### WORK ORDER
Report how many of the lines below contain the string "across", treating uppercase and lowercase as different. Give only the number.

# # #

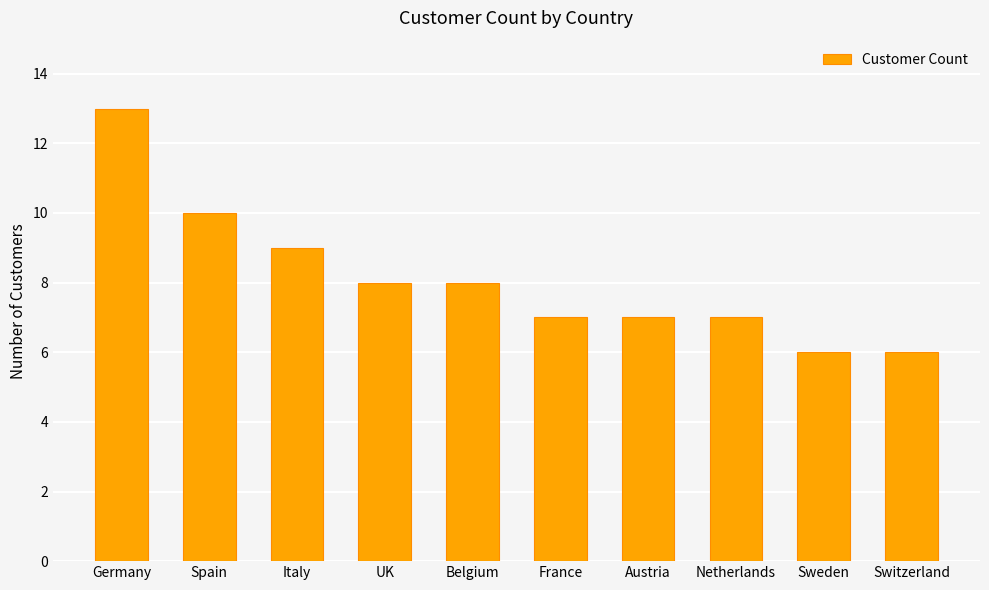

Is it true that the value at Switzerland is 6?

True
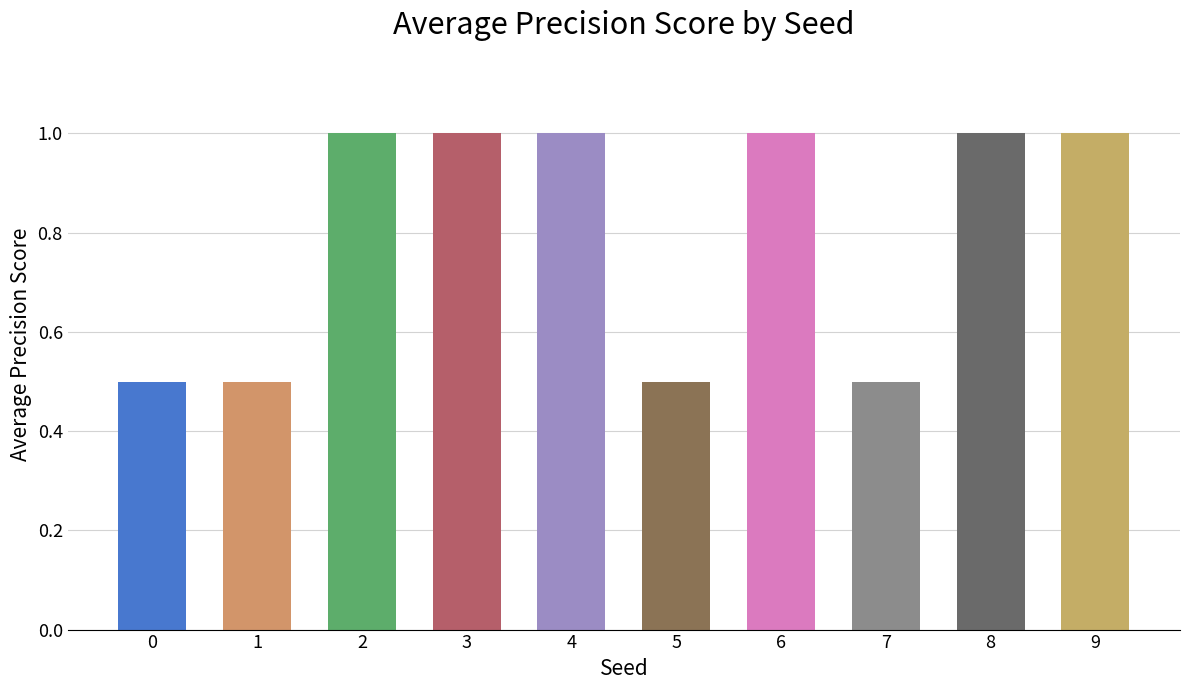

What is the average value?

0.8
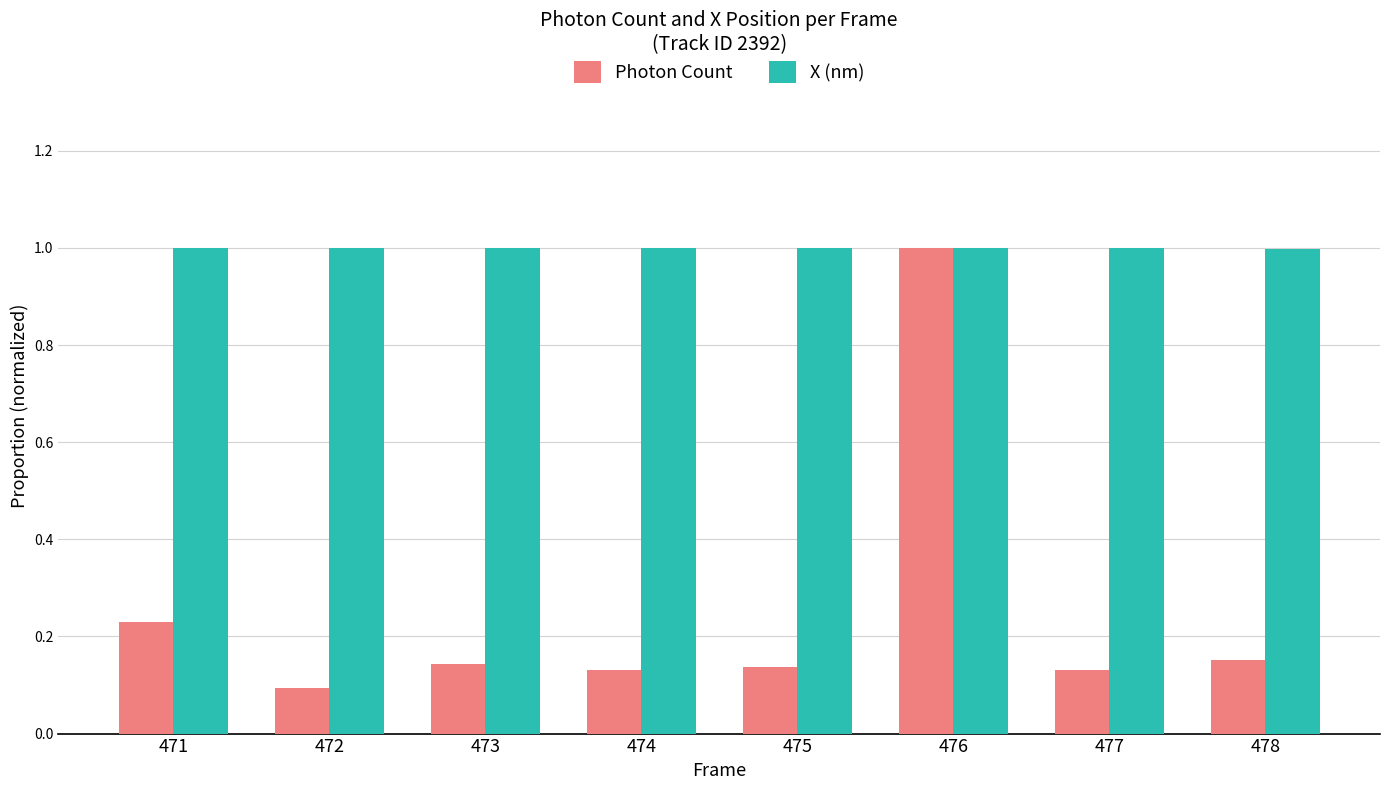

What is the sum of all X (nm) values?

8.0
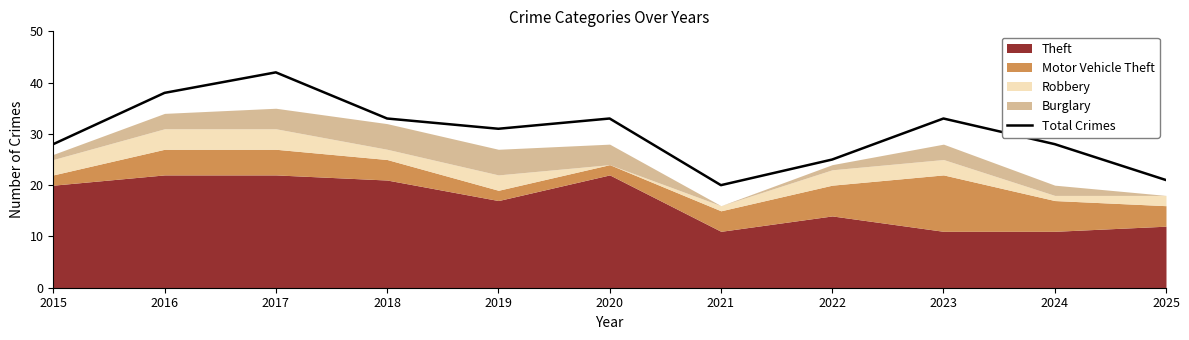

The value at 2019 is 8. True or false?

False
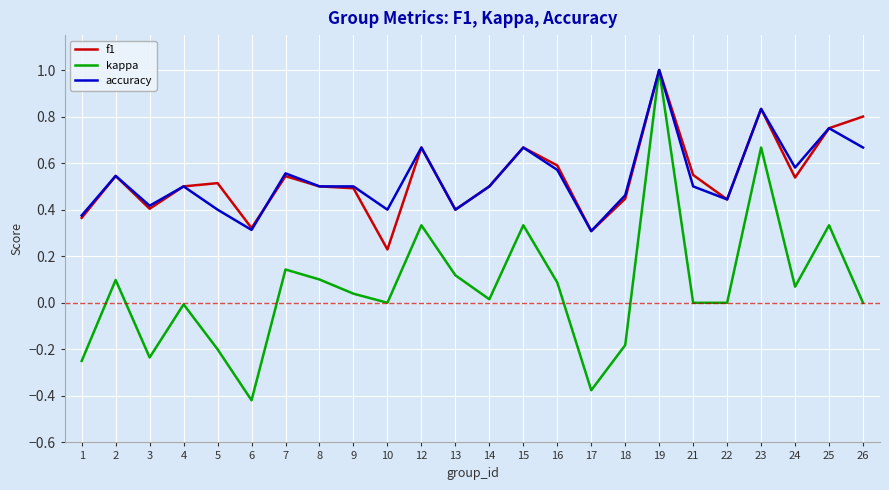

Which category has the lowest value across all series?

6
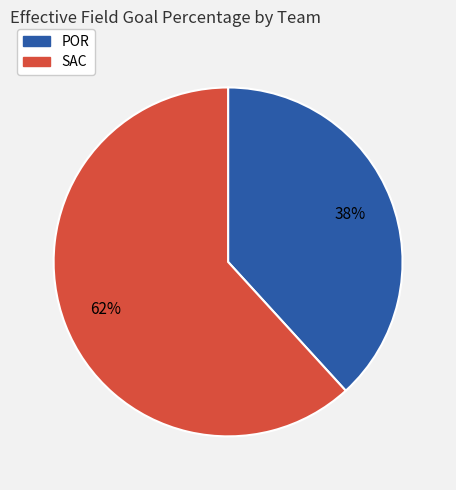

Does SAC account for over 50% of the chart?

Yes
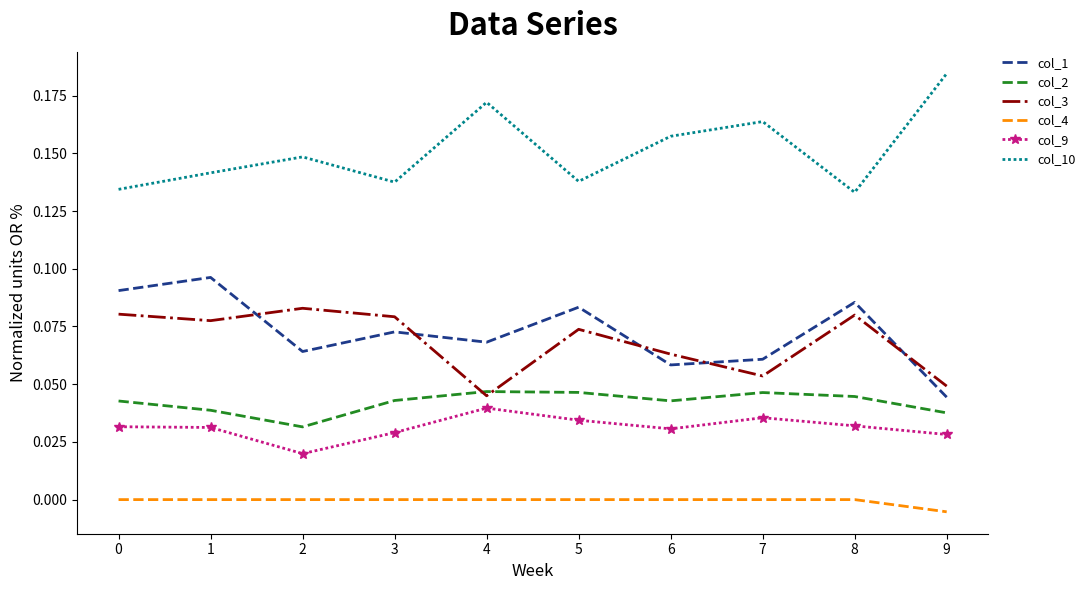

Which series has the largest total across all categories?

col_10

# # #

### EXERCISE RESULT
2